The `transform()` line just adds some dummy confidence intervals to data frame, creating variables `Upper` and `Lower`. In the papers these were approximate, point-wise 95% confidence intervals computing using the standard errors of the realizations from the estimated trend, as returned by `predict()` with argument `se.fit = TRUE`.

The last section in the code block just selects two random points within the interior of the each time series, which we then use to mark the start of the “interesting” period. This and the next 25 values in each time series are used as indices to copy into `Signif` the corresponding values from `Fitted`.

With that done, we can start plotting. I’ll show the lattice version first and then the ggplot one.

### lattice version

```library("lattice")
```

The key to creating the sort of plot shown in Figure 1 is to recognise that each of the lines we want to draw can be viewed as a separate y-axis variable. lattice allows for this by specifying multiple values on the left-hand-side of the formula used to describe the plot. We also need to facet the plot on `Site`. To draw the figure we use `xyplot()`

```1 xyplot(Fitted + Upper + Lower + Signif ~ Date | Site,
2        data = tdat,
3        type = "l",
4        lty = c(1, 2, 2, 1),
5        lwd = c(1, 1, 1, 3),
6        col.line = c(rep("black",3), "red"))
```

The formula used describes the plot: `Fitted + Upper + Lower + Signif ~ Date | Site`. The variables" we want to plot are all passed to the left-hand-side of the formula, with `Date` used to the right of `~`, indicating the x-axis variable to be used. The last part of the formula indicates conditioning on `Site` and is what instructs `xyplot()` to facet the resulting plot into separate panels for each `Site`. The parameters `lty`, `lwd`, and `col.line` all control the aesthetics of the plot, and are specified in the order that the variables appear in the formula. Hence we use solid lines for `Fitted` and `Signif` and dashed (type `2`) for the confidence intervals (`Upper` and `Lower`). In a departure from base graphics, it is the `col.line` argument that is used to specify the colours used for lines drawn in the panels.

The resulting figure is shown below

### ggplot2

```library("ggplot2")
```

With ggplot2 the key is to notice that each of the lines we want to draw on each panel can be drawn using different `geom_line()` layers, added sequentially to the plot. With each additional layer, we can override the default `mapping` by changing the `y` data in each layer using `aes()` within the `geom_line()` call. The code to create the plot is shown below.

```1 ggplot(tdat, aes(x = Date, y = Fitted, group = Site)) +
2     geom_line() +
3     geom_line(mapping = aes(y = Upper), lty = "dashed") +
4     geom_line(mapping = aes(y = Lower), lty = "dashed") +
5     geom_line(mapping = aes(y = Signif), lwd = 1.3, colour = "red") +
6     facet_wrap( ~ Site)
```

The first line sets up the basic ggplot object with a mapping and a data object, to which we add a `geom_line()` layer (line 2). Note that here we don’t specify any arguments to `geom_line()`, so it picks up defaults from the base object created in line 1. In lines 3 to 5 we add additional `geom_line()` layers, but now we need to override the mapping of variables to axes on the plot, which we do by updating the `mapping`. We only need to change the `y` data used for each layer; the `x` data are taken from the base object created in line 1. Notice how we specify attributes for these lines outside the `aes()` calls? This controls how each line is drawn.

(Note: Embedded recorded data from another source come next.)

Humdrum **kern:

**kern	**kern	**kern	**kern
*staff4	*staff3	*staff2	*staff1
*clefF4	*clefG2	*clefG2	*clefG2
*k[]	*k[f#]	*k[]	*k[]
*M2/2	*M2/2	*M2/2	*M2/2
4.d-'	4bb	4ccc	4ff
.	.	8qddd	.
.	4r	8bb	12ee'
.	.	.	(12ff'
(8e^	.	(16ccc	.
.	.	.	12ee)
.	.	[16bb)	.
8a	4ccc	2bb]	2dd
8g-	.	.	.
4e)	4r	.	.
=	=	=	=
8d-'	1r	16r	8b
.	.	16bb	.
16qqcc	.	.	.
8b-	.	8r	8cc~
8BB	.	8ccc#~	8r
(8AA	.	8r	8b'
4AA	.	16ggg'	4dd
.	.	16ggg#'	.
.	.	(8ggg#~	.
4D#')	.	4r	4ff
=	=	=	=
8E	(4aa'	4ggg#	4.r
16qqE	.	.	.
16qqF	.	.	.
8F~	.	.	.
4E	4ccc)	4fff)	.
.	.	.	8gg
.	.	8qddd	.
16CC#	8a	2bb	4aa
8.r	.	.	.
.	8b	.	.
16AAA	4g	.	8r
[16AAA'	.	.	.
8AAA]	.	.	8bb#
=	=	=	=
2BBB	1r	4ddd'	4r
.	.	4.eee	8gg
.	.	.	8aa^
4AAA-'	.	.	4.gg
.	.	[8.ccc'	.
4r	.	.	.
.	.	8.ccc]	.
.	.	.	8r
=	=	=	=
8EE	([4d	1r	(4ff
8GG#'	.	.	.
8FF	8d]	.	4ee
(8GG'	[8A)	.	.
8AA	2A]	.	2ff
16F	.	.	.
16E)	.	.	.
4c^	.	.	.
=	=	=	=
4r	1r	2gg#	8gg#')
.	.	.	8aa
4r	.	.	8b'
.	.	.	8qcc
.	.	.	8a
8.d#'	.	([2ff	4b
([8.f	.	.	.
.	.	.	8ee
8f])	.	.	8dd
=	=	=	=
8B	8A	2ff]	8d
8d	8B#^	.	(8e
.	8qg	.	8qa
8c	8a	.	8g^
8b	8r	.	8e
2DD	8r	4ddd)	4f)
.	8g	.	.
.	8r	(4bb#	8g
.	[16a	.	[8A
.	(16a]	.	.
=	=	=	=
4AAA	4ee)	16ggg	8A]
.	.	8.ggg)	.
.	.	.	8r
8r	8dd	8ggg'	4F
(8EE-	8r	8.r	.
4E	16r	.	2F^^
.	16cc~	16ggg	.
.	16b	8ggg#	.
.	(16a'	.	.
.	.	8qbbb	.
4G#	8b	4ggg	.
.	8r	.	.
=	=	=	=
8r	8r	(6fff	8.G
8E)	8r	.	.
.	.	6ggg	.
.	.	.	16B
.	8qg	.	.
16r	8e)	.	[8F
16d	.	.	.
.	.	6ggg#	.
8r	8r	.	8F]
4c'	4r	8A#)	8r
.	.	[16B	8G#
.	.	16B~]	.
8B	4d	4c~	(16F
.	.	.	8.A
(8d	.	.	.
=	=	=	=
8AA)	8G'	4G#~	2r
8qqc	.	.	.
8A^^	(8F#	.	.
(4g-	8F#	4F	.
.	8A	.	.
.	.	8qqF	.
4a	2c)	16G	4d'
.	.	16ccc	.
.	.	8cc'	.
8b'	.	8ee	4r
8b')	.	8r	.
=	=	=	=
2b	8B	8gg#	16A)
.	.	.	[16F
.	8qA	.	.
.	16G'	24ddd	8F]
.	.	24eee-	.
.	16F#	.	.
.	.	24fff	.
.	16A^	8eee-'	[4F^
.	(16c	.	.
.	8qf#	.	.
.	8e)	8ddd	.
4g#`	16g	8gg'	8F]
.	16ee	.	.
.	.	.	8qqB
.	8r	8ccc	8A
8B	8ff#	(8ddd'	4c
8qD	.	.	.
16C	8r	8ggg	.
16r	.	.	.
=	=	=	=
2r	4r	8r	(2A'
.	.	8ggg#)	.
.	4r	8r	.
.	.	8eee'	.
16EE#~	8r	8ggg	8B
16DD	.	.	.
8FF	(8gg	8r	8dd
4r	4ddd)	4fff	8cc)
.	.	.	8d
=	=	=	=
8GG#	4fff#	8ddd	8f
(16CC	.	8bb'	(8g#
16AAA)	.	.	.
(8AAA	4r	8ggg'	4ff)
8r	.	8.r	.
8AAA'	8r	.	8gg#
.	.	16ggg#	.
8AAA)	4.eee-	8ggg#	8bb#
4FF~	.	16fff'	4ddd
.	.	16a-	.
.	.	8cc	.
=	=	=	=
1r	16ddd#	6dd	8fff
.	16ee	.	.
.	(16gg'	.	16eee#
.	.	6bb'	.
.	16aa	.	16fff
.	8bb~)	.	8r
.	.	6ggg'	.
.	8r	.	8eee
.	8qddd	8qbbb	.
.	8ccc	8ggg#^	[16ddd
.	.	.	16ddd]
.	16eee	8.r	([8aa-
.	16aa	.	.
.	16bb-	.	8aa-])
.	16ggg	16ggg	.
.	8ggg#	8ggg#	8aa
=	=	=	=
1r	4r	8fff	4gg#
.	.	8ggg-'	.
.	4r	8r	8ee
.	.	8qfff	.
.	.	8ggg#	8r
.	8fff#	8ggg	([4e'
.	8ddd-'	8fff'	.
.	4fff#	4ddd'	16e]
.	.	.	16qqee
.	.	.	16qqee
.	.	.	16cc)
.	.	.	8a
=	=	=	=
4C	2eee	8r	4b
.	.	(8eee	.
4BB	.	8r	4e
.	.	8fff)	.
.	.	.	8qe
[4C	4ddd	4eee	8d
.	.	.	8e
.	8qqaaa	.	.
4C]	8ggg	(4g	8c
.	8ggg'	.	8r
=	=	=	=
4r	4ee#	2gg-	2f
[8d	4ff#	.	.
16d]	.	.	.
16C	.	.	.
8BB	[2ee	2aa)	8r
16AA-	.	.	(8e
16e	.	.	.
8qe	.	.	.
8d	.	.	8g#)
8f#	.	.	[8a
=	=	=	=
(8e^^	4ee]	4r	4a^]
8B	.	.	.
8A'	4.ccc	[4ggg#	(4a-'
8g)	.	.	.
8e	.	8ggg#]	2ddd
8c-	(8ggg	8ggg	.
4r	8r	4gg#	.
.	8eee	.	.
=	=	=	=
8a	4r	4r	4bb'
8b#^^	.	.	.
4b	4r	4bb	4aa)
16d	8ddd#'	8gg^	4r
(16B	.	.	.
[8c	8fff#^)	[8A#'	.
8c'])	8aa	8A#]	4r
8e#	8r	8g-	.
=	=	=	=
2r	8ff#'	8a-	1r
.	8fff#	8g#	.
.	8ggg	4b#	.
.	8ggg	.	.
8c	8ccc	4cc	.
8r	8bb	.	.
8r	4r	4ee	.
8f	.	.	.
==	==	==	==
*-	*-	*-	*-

The final line in the code chunk uses `facet_wrap()` to split the data up by `Site` and draw a separate panel for each of `Site`.

The resulting figure is shown below

I don’t think any of this is particularly revelatory, but, as someone did ask me how it was done, hopefully some readers will find this useful. Happy plotting!

Curtis C.J. & Simpson G.L. et al. (in press) Trends in bulk deposition of acidity in the UK, 1988–2007, assessed using additive models. Ecological Indicators.

Monteith D.T., Evans C.D., Henrys P.A., Simpson G.L. & Malcolm I.A.et al. (in press) Trends in the hydrochemistry of acid-sensitive surface waters in the UK 1988–2008. Ecological Indicators.

Sarkar D. et al. (2008) Lattice: Multivariate Data Visualization with R. Springer, New York.

Wickham H. et al. (2009) ggplot2: elegant graphics for data analysis. Springer New York.